2. Distribution Formula. Each Class Member’s share of the Settlement will be calculated by dividing his or her total earnings as a General Manager and/or Restaurant Manager during the Class Periods defined above, by the aggregate total earnings of all Class Members, multiplied as a percentage to the Net Settlement Amount. In other words, your share of the Net Settlement Amount is the same percentage that your individual earnings represent as a percentage of all Class Members’ earnings. Based on your total earnings as a General Manager and/or Restaurant Manager during the Class Period, as evidenced by EPL payroll records, your estimated share of the Net Settlement Amount is $________.
3. No Action Required to Receive Your Share. You do not need to do anything to receive your share of the Settlement. Assuming you do not opt out of the Settlement, your share will automatically be mailed to you at the same address where you received this Notice or, if you provide an updated address to the Settlement Administrator, to your new address. If you move before you receive your share of the Settlement, please provide Simpluris, Inc. at the above address with your new address.
4. For purposes of tax reporting under the Settlement, each Class Member’s share of the Settlement will be treated as 30% wages, 40% interest, and 30% penalties. All withholdings applicable to the wage portion will be made by the Settlement Administrator and a Form W-2 will be issued; a Form 1099 will be issued for the interest and penalties portion. Nothing in this Notice or the Settlement is intended to constitute tax advice. You should consult your tax advisor for any tax issues pertaining to this Settlement.
5. Class Counsel’s Attorneys’ Fees and Costs. EPL has agreed that Class Counsel’s reasonable attorneys’ fees will be paid from the Settlement Fund, upon application to and approval by the Court, in an amount equal to 30% of the Settlement Fund. EPL has also agreed to reimburse Class Counsel for their reasonable litigation costs and expenses, upon application to and approval by the Court, in an amount up to $80,000; this amount will be paid by EPL separately and not out of the Settlement Fund.
6. Class Representatives’ Enhancement Awards. Class Counsel will seek an Enhancement Award of up to $15,000 for each of the four Class Representatives Haroldo Elias, Javier Rivera, Marco Ramirez, and Carlos Olvera to compensate them for the time, work, and risks they undertook in bringing these Class Actions. These awards will be paid by EPL separately and not out of the Settlement Fund.
C. RELEASE OF LIABILITY
By receiving your share under the Settlement, you will be bound by all of the terms of the Settlement, including a Release of claims, which will prevent you from suing EPL or any of its affiliates or entities for the matters being settled in these Class Actions.

> [Study questions]:
A - From the settlement notice, retype the passage starting at "3. No Action" and ending at "with your new address.".
B - Name each Class Representative listed in the settlement notice.

Collected data:
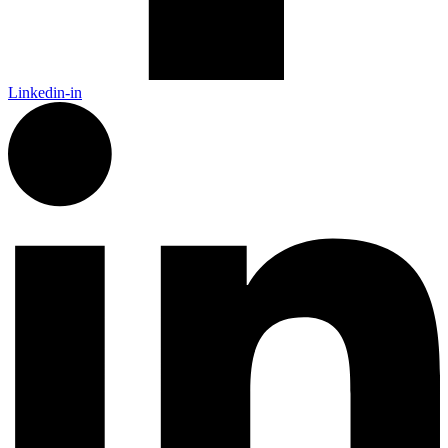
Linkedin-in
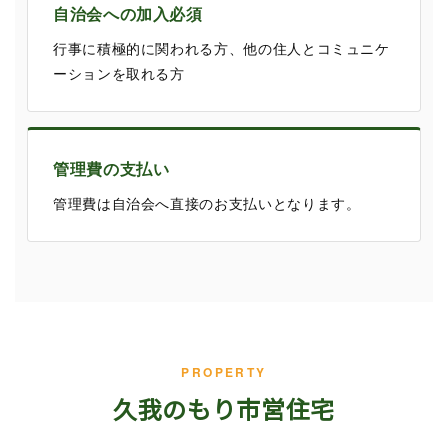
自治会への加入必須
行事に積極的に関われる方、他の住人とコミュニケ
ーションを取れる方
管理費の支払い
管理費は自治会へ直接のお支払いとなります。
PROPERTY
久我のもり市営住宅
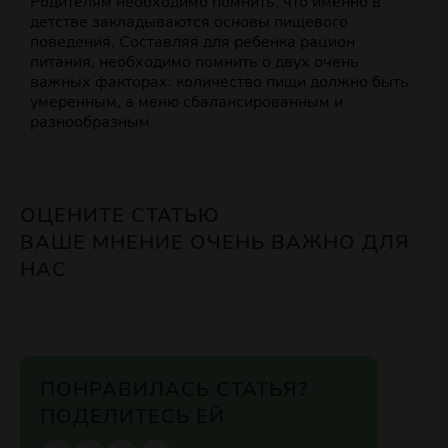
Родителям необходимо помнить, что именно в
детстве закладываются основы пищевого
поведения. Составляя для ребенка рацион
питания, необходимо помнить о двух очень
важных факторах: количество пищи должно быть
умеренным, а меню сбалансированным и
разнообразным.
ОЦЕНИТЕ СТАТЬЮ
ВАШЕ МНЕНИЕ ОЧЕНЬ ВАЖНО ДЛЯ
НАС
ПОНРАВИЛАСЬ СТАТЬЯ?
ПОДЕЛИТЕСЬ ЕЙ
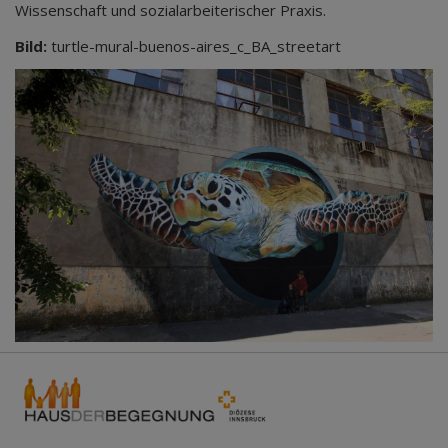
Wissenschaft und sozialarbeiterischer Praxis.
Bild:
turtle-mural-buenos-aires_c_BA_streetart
...
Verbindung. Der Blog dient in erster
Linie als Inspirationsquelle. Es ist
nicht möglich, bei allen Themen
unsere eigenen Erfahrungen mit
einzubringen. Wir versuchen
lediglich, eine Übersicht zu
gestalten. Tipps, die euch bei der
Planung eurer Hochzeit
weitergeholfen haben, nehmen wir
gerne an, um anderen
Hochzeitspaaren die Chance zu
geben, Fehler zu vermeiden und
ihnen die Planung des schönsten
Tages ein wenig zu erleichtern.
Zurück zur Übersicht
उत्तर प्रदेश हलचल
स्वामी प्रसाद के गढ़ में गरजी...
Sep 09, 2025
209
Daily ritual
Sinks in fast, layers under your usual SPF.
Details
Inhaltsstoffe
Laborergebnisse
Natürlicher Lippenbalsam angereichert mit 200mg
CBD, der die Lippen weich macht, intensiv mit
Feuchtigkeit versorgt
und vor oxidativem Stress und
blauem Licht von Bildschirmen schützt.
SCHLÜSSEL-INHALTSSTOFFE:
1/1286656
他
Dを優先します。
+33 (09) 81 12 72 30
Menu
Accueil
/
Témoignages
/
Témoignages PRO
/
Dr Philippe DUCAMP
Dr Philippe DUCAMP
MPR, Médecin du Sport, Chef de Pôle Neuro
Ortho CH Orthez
==
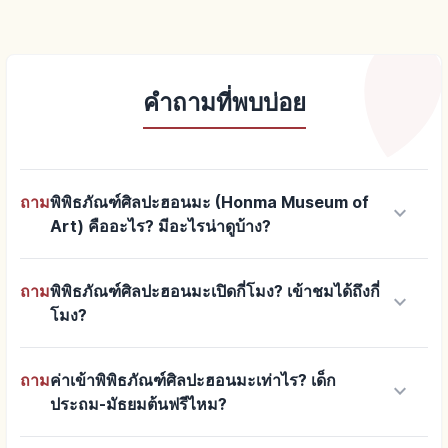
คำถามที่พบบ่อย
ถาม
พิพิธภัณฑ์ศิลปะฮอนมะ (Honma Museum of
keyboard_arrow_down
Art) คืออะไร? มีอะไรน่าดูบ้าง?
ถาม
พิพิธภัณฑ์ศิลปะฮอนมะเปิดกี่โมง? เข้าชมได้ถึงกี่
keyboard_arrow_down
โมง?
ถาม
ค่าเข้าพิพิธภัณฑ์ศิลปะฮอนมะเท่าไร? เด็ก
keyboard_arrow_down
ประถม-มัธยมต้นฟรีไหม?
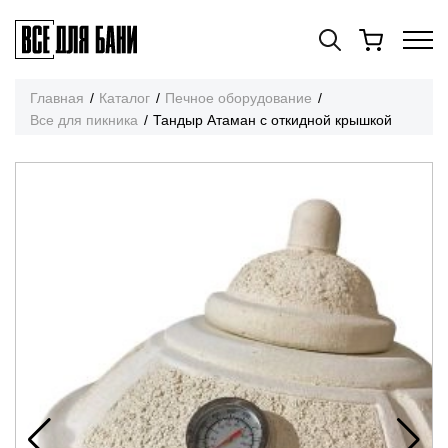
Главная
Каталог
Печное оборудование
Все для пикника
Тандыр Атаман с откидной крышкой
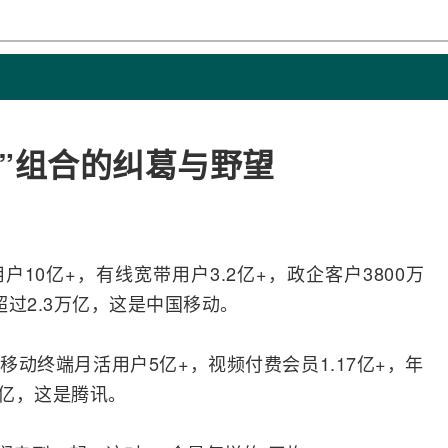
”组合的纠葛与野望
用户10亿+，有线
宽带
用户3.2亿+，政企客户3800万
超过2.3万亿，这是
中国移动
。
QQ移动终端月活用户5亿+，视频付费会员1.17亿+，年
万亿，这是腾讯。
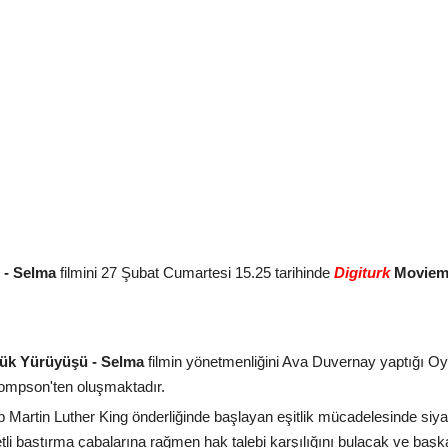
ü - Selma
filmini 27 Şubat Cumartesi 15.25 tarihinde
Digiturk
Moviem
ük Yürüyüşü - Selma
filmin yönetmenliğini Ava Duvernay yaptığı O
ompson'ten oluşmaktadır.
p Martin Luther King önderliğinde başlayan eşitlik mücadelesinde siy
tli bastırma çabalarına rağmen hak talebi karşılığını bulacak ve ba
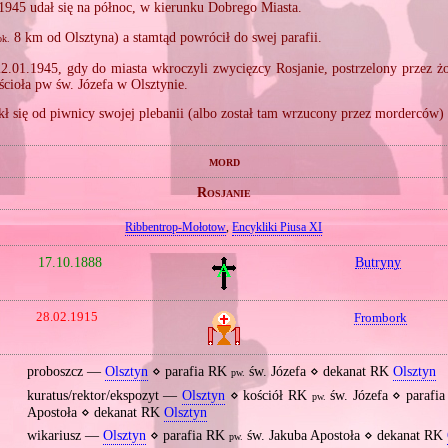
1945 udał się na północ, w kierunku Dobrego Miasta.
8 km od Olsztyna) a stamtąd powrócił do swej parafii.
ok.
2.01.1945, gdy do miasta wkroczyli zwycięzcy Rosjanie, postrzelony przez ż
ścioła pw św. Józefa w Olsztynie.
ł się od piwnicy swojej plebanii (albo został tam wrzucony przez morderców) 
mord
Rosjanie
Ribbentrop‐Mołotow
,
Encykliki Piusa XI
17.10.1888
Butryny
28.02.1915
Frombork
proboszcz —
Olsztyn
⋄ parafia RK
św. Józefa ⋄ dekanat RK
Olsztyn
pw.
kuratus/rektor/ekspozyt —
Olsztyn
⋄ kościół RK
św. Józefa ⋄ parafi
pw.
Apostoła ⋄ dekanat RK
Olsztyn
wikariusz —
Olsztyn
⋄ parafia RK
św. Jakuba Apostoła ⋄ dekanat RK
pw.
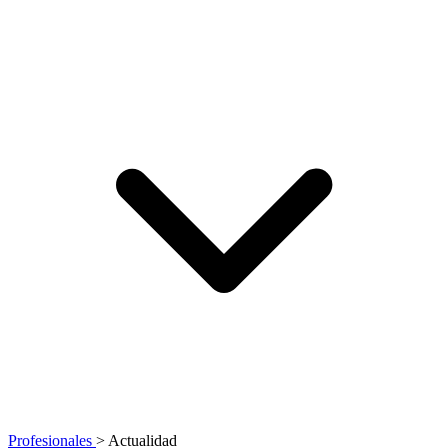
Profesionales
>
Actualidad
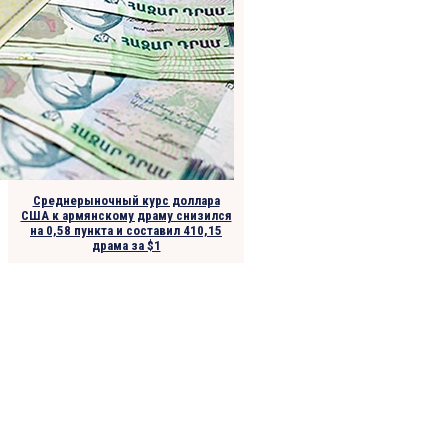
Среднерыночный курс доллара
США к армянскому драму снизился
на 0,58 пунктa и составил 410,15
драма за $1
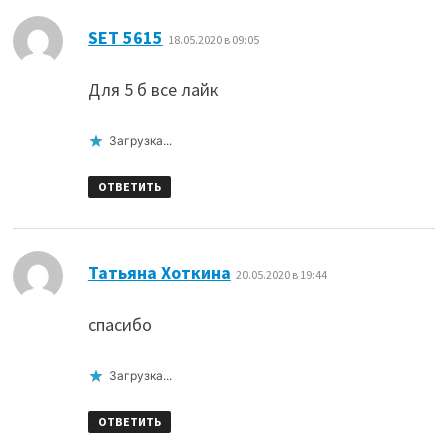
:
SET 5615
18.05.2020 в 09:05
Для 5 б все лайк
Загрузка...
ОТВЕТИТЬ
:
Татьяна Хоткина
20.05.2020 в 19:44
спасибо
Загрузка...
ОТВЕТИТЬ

> [Answers to the problems]:
A -
3. No Action Required to Receive Your Share. You do not need to do anything to receive your share of the Settlement. Assuming you do not opt out of the Settlement, your share will automatically be mailed to you at the same address where you received this Notice or, if you provide an updated address to the Settlement Administrator, to your new address. If you move before you receive your share of the Settlement, please provide Simpluris, Inc. at the above address with your new address.

B - Haroldo Elias, Javier Rivera, Marco Ramirez, Carlos Olvera